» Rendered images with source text
☆ ☆ ☆ ☆ ☆

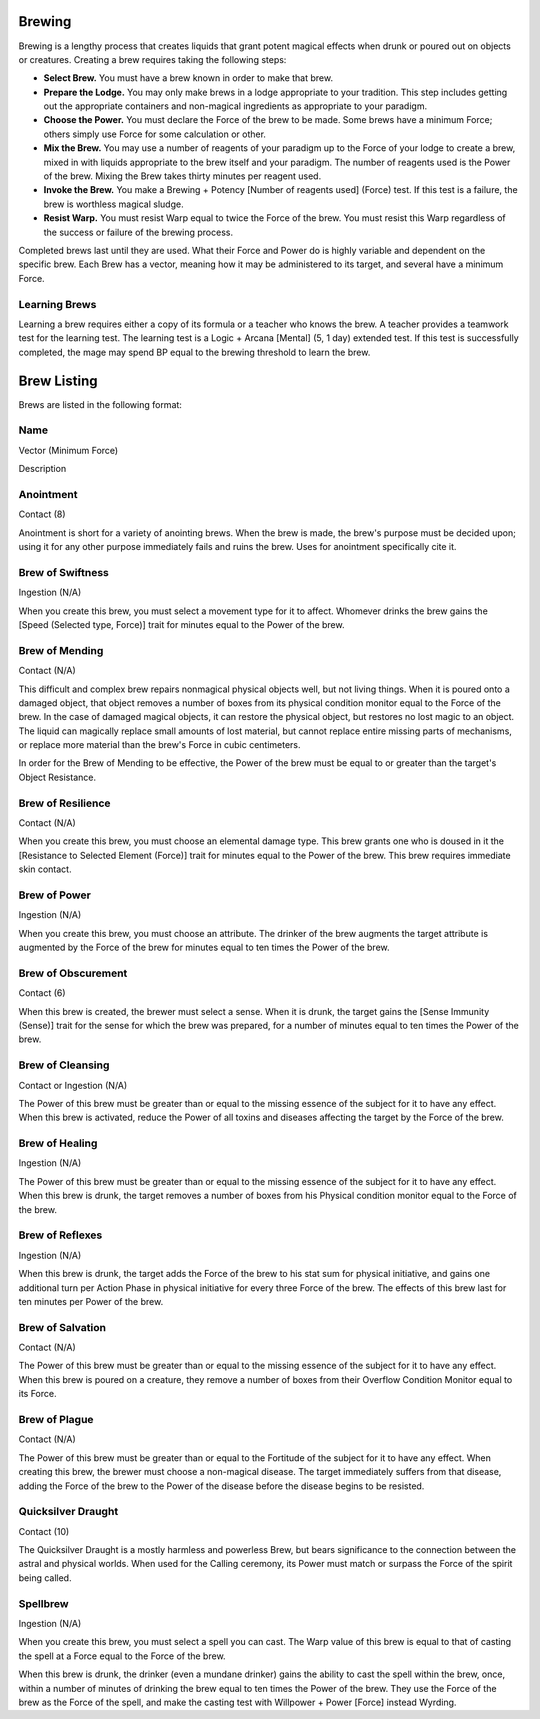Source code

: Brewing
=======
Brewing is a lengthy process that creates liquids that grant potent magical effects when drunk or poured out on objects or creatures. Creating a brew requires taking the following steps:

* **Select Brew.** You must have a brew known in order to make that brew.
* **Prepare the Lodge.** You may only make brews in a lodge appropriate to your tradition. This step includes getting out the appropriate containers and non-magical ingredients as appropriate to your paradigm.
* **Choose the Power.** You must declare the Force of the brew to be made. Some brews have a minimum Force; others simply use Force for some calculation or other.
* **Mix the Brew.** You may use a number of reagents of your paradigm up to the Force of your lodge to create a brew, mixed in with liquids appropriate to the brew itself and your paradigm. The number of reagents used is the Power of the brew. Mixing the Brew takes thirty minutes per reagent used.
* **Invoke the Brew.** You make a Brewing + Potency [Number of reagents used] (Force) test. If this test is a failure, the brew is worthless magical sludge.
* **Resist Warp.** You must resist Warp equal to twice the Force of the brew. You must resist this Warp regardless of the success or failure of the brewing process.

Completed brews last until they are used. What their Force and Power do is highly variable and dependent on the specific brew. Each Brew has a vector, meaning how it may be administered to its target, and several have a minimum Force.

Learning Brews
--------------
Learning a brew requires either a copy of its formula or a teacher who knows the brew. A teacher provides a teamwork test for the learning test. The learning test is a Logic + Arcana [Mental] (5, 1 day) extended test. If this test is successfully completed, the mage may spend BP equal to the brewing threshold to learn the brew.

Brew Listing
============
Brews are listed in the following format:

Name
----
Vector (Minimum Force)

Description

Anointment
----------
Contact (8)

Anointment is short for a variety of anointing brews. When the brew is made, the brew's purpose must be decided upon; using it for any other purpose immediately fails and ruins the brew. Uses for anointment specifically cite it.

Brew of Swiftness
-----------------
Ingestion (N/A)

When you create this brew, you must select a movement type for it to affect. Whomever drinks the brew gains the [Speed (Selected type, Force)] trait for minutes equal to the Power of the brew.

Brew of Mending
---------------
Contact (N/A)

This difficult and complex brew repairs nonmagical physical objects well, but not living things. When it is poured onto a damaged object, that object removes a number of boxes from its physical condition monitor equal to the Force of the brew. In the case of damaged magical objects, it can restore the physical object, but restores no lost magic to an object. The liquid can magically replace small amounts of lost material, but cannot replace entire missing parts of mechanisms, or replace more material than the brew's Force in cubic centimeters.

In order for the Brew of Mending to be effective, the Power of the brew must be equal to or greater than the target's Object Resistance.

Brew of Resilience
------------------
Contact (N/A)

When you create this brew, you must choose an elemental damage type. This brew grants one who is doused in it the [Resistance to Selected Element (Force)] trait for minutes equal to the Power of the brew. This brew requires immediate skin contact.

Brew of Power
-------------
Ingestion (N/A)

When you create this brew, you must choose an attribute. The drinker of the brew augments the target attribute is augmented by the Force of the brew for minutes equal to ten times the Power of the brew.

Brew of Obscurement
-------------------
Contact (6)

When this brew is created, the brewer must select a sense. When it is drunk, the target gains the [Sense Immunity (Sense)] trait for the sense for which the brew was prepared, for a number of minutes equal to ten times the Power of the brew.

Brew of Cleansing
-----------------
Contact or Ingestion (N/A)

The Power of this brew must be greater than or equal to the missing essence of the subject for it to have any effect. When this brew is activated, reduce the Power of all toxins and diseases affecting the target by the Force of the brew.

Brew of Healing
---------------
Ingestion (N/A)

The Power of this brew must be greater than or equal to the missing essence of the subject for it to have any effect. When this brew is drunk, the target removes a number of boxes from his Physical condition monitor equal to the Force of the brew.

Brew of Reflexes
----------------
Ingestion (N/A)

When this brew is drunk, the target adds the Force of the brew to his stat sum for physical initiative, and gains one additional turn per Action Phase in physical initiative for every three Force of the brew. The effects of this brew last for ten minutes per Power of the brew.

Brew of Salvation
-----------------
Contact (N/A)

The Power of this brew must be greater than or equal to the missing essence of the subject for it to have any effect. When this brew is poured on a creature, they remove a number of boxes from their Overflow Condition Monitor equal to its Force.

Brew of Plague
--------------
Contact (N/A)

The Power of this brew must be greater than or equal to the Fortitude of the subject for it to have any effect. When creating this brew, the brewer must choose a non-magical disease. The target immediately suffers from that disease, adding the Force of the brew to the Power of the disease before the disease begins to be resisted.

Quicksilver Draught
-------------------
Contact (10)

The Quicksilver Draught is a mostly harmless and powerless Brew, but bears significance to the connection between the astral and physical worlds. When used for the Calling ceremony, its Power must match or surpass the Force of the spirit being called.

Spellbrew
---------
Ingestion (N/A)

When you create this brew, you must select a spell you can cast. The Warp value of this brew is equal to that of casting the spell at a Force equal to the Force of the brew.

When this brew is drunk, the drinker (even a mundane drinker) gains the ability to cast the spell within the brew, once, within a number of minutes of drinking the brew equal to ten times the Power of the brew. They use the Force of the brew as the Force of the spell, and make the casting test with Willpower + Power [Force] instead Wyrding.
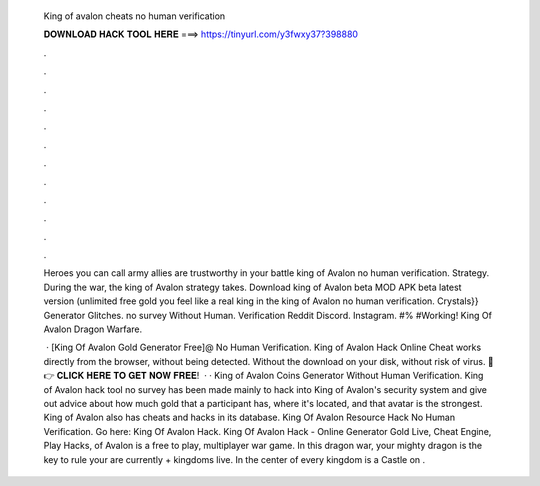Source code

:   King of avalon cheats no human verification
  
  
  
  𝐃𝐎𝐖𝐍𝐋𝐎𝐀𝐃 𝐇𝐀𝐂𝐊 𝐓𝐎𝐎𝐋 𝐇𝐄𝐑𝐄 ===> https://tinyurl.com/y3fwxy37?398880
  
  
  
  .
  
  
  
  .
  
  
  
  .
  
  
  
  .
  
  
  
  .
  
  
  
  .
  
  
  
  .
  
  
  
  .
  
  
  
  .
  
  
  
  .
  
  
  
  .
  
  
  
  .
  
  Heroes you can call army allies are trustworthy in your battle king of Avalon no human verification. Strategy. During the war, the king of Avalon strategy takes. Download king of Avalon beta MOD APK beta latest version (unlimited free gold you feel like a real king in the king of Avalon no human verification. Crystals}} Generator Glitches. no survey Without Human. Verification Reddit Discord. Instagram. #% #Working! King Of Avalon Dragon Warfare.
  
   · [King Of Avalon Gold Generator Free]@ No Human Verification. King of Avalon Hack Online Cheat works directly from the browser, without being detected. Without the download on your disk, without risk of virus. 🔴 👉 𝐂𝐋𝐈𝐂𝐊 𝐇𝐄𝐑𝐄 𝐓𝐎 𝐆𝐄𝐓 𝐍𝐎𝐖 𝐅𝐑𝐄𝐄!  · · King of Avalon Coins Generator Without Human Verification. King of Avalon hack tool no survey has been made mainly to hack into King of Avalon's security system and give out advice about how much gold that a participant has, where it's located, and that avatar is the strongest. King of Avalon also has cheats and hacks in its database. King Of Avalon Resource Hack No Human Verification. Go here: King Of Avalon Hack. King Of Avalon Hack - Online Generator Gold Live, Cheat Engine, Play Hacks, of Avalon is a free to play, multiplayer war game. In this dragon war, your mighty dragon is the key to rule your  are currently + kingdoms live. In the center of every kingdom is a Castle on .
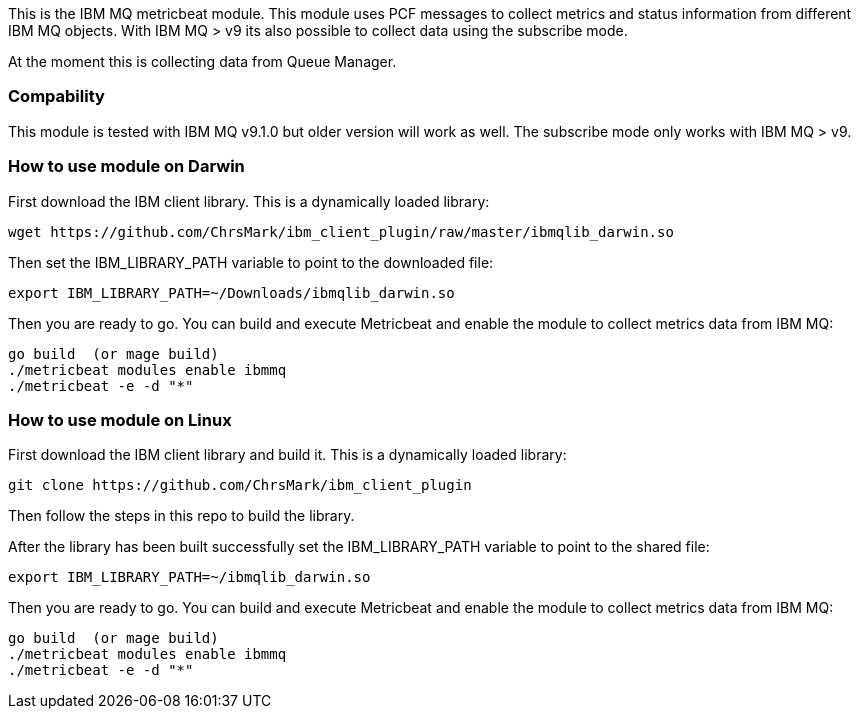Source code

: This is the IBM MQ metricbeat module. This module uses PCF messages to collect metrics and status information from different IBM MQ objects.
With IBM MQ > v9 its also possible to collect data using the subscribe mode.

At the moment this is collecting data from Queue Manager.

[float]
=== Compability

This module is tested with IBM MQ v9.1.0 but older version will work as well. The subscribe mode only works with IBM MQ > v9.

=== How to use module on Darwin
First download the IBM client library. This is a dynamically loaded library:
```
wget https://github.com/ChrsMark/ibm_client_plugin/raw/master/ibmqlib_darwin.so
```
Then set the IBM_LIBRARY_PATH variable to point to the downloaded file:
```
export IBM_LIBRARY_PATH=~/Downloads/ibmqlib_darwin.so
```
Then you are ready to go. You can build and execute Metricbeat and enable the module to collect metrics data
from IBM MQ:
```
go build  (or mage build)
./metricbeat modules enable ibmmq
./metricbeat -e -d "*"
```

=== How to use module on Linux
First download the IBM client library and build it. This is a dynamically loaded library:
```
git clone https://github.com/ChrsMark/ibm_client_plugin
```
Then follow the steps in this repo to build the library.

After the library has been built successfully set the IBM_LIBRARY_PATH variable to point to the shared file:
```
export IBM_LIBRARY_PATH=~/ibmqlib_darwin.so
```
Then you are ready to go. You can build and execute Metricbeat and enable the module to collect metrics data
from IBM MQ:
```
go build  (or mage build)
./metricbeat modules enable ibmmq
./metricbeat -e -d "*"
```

☆ ☆ ☆ ☆ ☆

» Your assignment
For the entries above, say how many lines contain the word "point", giving the number alone.

» Task response
2